TASK: The response should repeat word for word every line below from the one with "השירותים היא זאת" to the one with "n jelas fenomena penyusutannya.", inclusive, and nothing else; leave pictures out.

RECORDS FOR THE TASK:
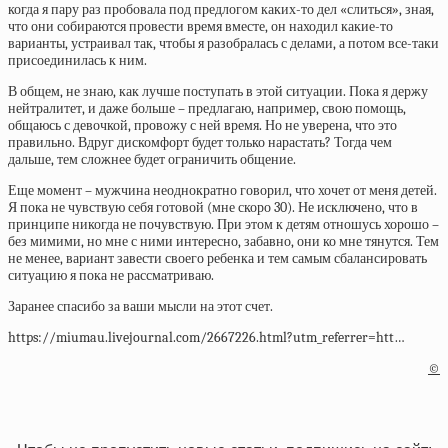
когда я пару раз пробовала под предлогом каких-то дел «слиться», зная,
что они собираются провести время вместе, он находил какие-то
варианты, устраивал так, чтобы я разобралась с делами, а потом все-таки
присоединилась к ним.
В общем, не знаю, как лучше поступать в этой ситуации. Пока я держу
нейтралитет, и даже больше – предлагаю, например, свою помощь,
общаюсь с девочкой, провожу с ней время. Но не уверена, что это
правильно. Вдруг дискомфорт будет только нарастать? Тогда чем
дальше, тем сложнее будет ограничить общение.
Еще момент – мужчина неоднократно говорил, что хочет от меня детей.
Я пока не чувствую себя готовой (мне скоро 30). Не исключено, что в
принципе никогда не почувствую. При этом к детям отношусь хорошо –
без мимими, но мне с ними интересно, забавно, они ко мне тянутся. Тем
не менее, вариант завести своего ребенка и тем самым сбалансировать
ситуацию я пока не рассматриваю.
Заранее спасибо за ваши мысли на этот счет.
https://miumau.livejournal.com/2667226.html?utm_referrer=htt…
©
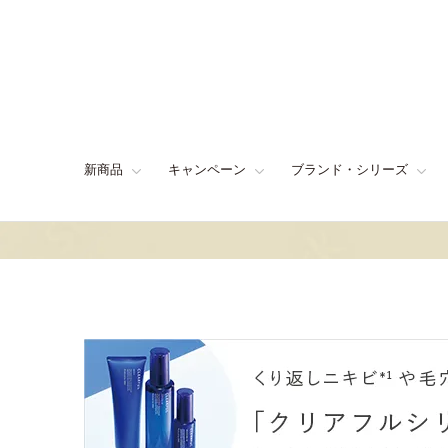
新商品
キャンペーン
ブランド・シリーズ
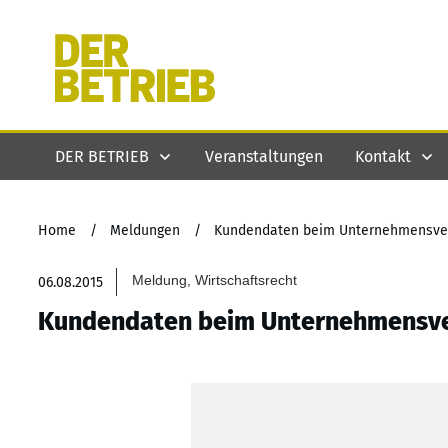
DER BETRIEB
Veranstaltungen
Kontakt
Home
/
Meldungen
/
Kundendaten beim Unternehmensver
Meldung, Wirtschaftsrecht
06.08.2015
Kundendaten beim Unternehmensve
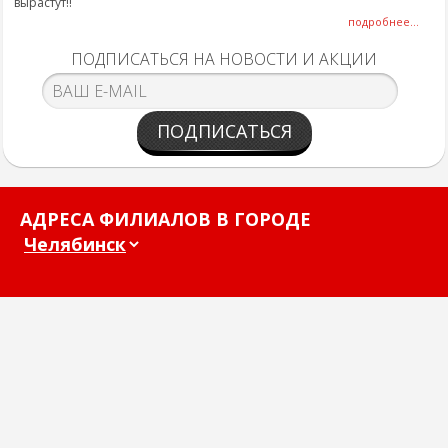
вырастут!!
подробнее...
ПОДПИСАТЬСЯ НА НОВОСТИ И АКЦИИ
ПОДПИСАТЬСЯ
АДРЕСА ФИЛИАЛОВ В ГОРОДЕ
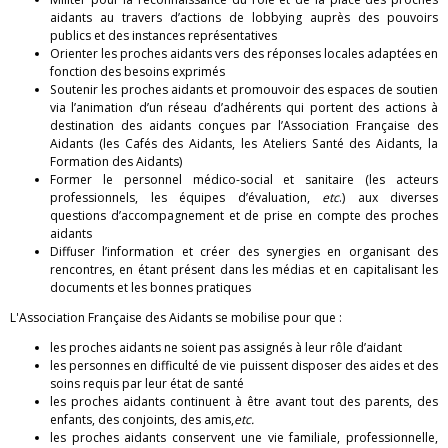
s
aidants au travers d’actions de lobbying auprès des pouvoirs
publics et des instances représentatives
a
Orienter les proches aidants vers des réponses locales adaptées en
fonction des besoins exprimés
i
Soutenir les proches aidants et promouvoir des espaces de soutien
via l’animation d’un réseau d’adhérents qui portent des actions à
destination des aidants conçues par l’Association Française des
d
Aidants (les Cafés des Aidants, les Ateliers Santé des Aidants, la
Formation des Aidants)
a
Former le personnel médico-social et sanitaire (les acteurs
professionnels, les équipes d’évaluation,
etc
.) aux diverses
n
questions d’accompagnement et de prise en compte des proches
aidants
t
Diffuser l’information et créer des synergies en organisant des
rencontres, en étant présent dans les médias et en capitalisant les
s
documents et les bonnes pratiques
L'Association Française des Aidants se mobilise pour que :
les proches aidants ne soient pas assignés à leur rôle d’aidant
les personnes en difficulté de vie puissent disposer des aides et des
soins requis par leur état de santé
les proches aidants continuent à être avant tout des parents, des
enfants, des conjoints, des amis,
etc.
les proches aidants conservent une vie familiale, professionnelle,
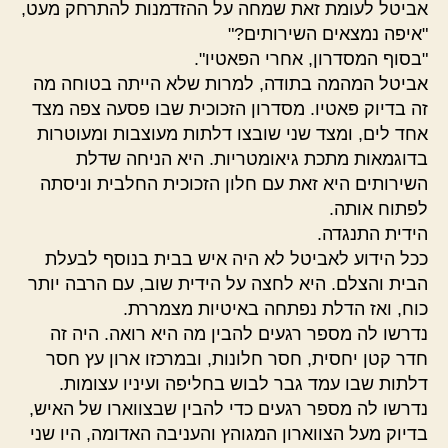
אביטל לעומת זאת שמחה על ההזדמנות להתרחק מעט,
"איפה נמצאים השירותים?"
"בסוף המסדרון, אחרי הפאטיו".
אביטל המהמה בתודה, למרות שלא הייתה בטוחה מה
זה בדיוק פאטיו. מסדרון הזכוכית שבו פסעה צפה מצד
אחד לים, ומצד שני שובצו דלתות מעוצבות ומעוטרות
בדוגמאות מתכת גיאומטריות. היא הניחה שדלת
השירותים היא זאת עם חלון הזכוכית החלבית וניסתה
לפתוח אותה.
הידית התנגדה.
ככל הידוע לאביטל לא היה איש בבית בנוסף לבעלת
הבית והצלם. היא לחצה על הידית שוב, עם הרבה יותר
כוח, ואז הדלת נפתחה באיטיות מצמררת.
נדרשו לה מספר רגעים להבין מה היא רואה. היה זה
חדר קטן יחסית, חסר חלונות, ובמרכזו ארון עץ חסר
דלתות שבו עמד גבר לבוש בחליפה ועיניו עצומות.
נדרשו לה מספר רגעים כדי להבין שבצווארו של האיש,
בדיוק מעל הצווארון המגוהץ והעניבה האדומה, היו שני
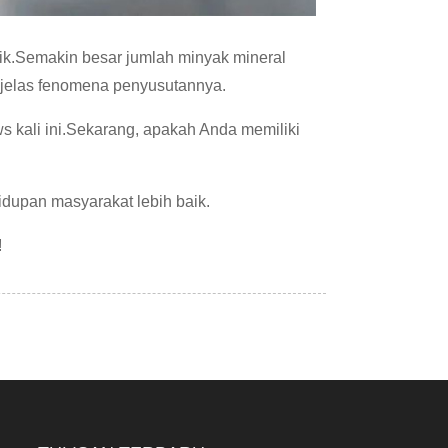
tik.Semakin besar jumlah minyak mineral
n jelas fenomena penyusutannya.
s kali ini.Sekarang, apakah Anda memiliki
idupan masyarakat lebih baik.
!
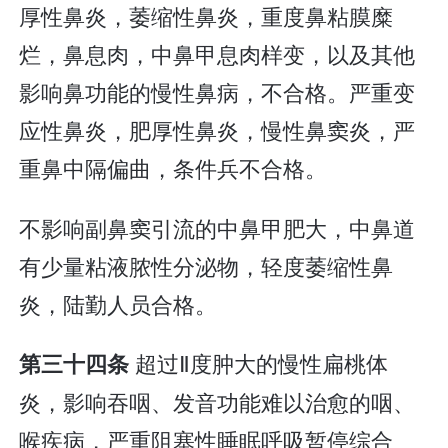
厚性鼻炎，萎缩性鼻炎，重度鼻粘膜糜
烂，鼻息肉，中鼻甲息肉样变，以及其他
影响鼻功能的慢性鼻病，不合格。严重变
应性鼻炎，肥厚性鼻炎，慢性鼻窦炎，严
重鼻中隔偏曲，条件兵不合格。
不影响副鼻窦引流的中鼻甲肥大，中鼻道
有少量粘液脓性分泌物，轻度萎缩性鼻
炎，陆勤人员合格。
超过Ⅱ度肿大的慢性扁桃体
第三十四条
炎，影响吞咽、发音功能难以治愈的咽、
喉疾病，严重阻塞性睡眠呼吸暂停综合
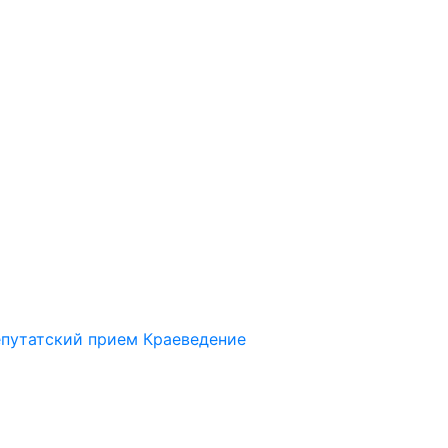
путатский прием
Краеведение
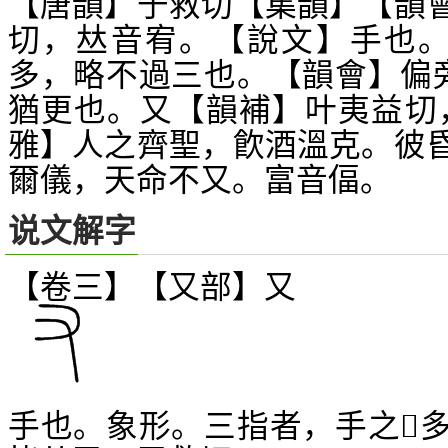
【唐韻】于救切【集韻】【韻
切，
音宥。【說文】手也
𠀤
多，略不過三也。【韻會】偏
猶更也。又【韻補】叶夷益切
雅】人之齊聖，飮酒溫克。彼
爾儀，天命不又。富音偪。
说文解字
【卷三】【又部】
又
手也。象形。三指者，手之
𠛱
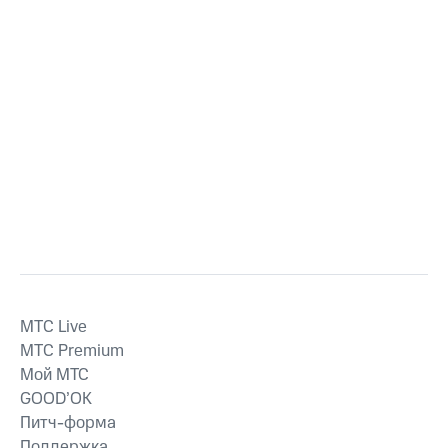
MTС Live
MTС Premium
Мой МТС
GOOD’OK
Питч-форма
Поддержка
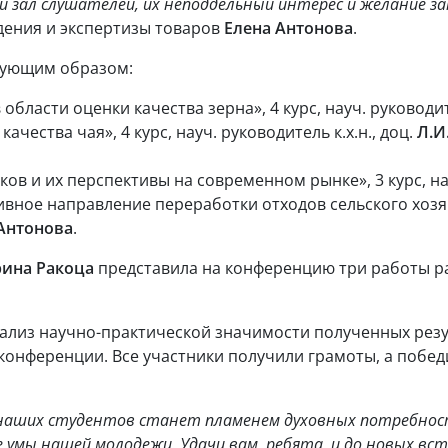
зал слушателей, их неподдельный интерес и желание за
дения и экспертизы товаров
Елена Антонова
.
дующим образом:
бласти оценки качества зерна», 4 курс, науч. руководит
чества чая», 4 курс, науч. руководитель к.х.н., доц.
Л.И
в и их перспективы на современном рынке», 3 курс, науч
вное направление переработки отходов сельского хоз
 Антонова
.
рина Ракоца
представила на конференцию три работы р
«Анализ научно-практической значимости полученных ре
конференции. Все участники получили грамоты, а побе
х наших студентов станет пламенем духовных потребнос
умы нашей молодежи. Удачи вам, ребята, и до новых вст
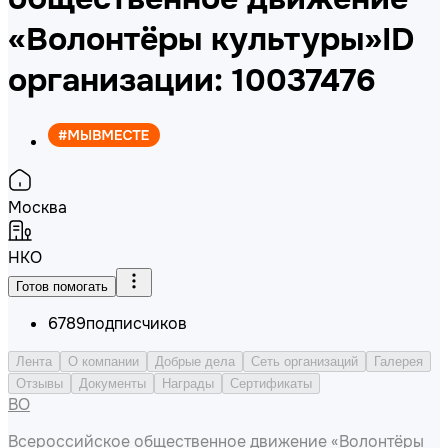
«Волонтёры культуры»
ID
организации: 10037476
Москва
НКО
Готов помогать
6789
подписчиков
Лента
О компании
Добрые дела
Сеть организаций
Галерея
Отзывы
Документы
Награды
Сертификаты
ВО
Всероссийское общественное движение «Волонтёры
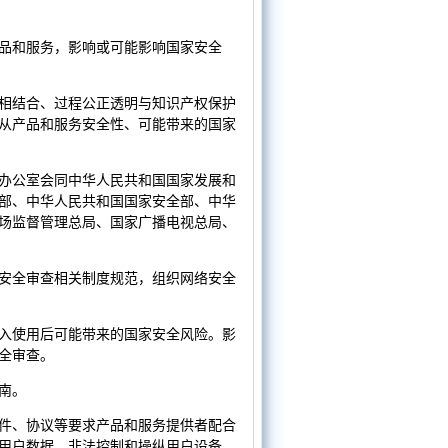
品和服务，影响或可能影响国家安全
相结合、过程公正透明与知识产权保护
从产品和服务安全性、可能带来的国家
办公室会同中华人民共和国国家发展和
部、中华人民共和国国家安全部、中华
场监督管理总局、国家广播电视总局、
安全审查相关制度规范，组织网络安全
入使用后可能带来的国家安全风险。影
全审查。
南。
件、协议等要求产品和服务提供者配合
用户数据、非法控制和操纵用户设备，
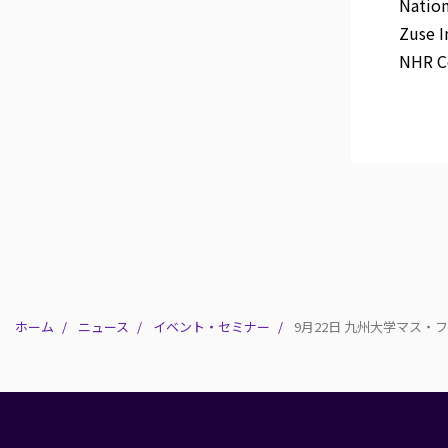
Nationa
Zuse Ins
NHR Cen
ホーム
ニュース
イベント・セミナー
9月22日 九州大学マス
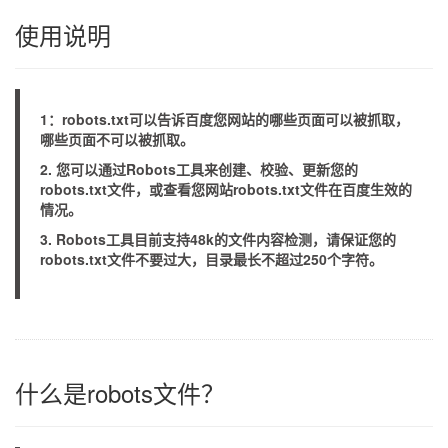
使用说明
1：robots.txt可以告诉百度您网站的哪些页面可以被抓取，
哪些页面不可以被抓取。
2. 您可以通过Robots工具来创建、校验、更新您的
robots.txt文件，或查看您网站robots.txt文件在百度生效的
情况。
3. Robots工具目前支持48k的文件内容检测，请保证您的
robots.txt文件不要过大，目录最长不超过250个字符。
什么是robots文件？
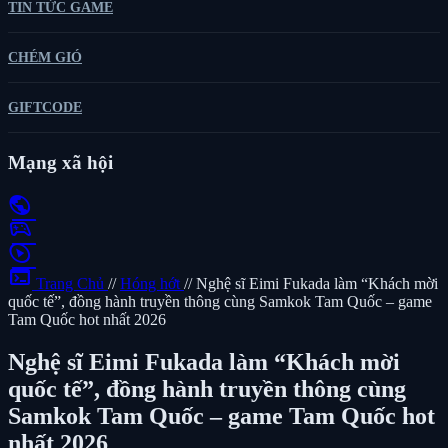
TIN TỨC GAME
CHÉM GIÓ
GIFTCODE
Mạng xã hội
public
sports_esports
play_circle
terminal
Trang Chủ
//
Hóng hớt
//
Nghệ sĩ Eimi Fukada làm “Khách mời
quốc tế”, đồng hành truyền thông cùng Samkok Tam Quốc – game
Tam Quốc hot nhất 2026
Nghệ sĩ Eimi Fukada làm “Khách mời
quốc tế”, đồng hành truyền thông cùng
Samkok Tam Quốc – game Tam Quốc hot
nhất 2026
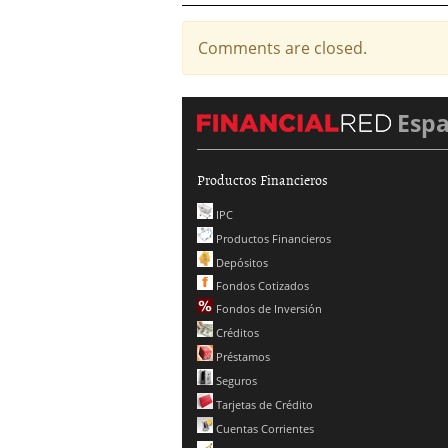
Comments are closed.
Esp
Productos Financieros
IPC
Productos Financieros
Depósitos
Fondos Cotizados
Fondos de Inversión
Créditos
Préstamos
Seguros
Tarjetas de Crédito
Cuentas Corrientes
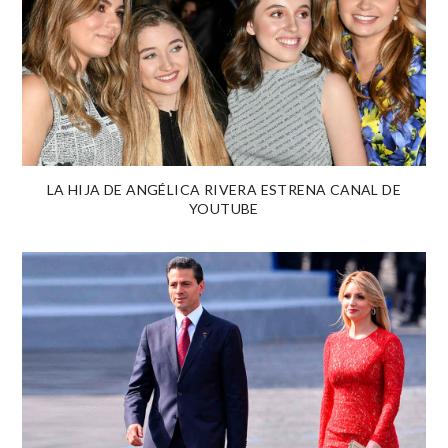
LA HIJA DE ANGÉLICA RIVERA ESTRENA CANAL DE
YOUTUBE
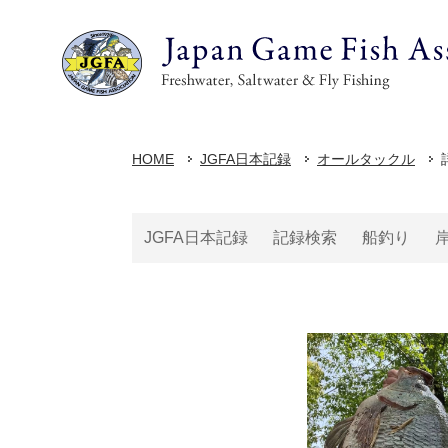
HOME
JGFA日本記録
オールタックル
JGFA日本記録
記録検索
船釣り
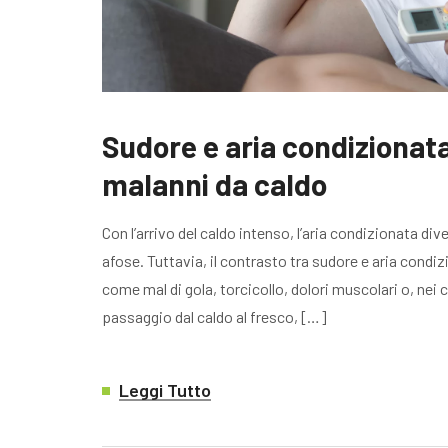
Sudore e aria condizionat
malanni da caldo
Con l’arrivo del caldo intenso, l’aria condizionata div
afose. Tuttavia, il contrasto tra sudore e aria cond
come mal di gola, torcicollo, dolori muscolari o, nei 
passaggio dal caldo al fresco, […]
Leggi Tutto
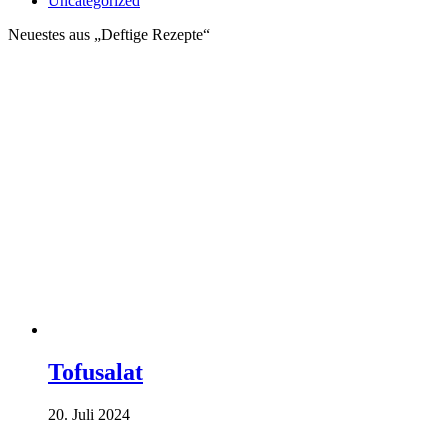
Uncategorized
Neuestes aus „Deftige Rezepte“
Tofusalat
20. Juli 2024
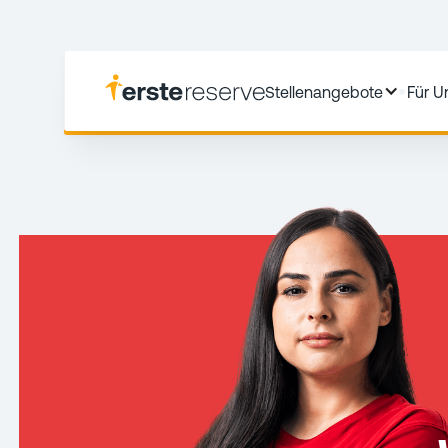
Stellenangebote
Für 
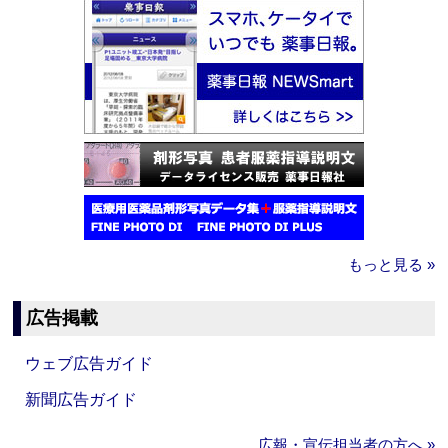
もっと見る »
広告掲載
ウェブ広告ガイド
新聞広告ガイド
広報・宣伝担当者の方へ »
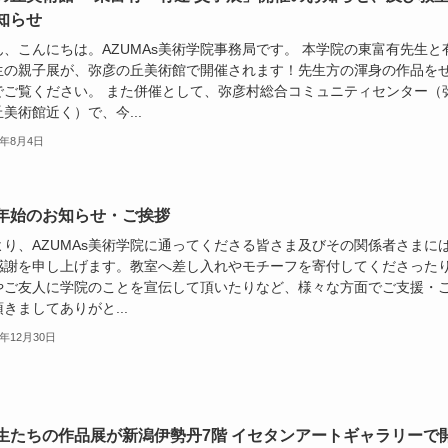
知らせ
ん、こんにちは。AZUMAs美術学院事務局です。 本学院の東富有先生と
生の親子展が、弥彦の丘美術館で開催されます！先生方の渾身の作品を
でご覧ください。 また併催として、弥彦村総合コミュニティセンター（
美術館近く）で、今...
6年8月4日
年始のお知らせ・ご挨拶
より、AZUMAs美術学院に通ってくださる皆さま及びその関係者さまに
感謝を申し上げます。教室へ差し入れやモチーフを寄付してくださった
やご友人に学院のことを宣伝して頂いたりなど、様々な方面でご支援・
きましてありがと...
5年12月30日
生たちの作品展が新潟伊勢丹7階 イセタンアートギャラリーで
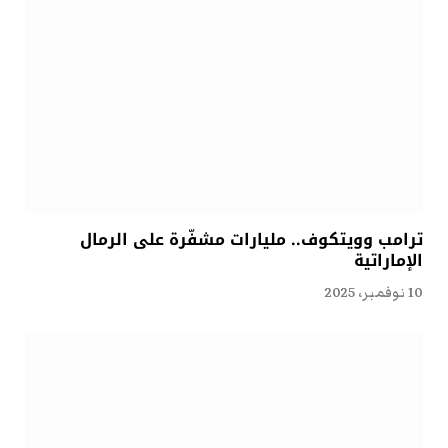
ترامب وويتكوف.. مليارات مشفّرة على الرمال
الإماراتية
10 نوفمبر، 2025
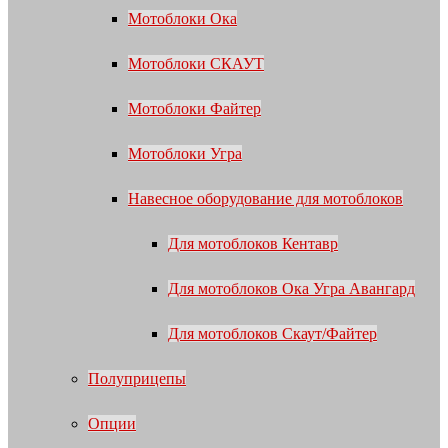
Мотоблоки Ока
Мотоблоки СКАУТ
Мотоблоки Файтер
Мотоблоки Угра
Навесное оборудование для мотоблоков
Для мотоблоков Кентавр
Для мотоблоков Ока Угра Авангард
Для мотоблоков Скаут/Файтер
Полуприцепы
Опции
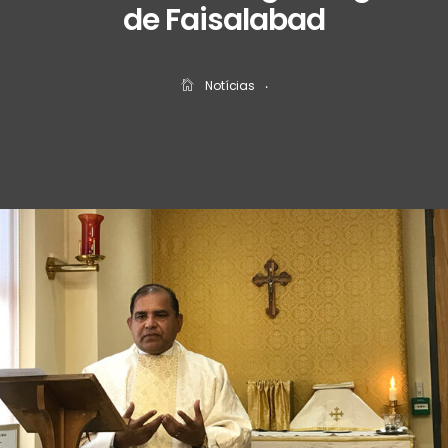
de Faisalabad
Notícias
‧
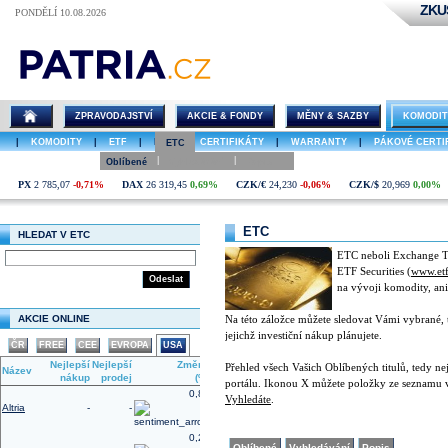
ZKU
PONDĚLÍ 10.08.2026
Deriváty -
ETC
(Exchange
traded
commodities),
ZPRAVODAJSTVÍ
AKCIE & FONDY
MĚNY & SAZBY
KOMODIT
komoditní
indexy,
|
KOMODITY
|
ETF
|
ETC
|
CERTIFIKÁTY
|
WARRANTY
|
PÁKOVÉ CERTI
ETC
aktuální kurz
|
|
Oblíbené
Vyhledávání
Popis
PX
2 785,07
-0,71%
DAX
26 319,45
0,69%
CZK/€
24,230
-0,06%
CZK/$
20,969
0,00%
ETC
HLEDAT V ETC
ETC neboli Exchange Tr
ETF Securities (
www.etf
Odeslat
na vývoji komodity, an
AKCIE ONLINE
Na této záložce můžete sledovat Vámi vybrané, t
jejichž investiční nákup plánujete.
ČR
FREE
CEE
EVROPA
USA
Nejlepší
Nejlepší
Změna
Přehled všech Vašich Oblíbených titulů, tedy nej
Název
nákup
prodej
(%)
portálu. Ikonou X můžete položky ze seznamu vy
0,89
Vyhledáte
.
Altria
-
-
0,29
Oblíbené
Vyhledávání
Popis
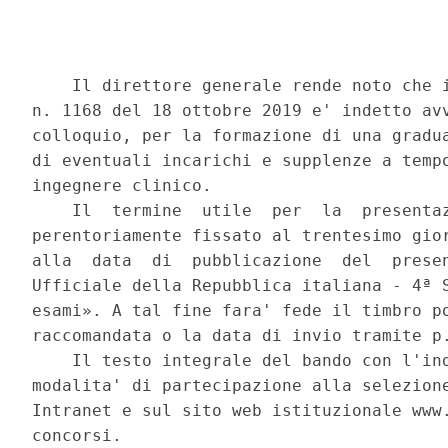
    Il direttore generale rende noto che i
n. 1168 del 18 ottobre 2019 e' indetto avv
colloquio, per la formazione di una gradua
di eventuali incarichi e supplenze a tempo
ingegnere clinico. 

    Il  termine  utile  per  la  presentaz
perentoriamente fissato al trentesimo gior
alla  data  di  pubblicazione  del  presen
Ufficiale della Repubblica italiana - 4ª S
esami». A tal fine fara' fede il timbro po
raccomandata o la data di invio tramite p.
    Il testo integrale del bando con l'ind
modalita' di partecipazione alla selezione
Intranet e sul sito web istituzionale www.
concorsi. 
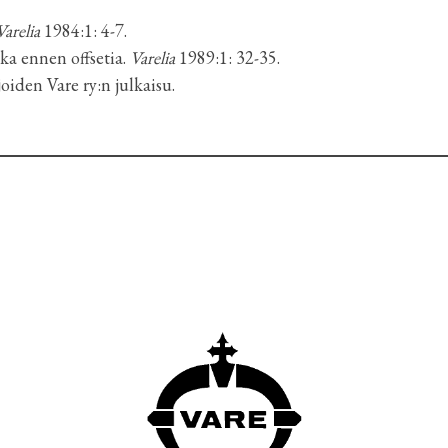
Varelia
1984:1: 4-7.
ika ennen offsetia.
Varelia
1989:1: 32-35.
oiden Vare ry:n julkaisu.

RESPONSE:
השירותים היא זאת עם חלון הזכוכית החלבית וניסתה
לפתוח אותה.
הידית התנגדה.
ככל הידוע לאביטל לא היה איש בבית בנוסף לבעלת
הבית והצלם. היא לחצה על הידית שוב, עם הרבה יותר
כוח, ואז הדלת נפתחה באיטיות מצמררת.
נדרשו לה מספר רגעים להבין מה היא רואה. היה זה
חדר קטן יחסית, חסר חלונות, ובמרכזו ארון עץ חסר
דלתות שבו עמד גבר לבוש בחליפה ועיניו עצומות.
נדרשו לה מספר רגעים כדי להבין שבצווארו של האיש,
בדיוק מעל הצווארון המגוהץ והעניבה האדומה, היו שני
tik.Semakin besar jumlah minyak mineral
n jelas fenomena penyusutannya.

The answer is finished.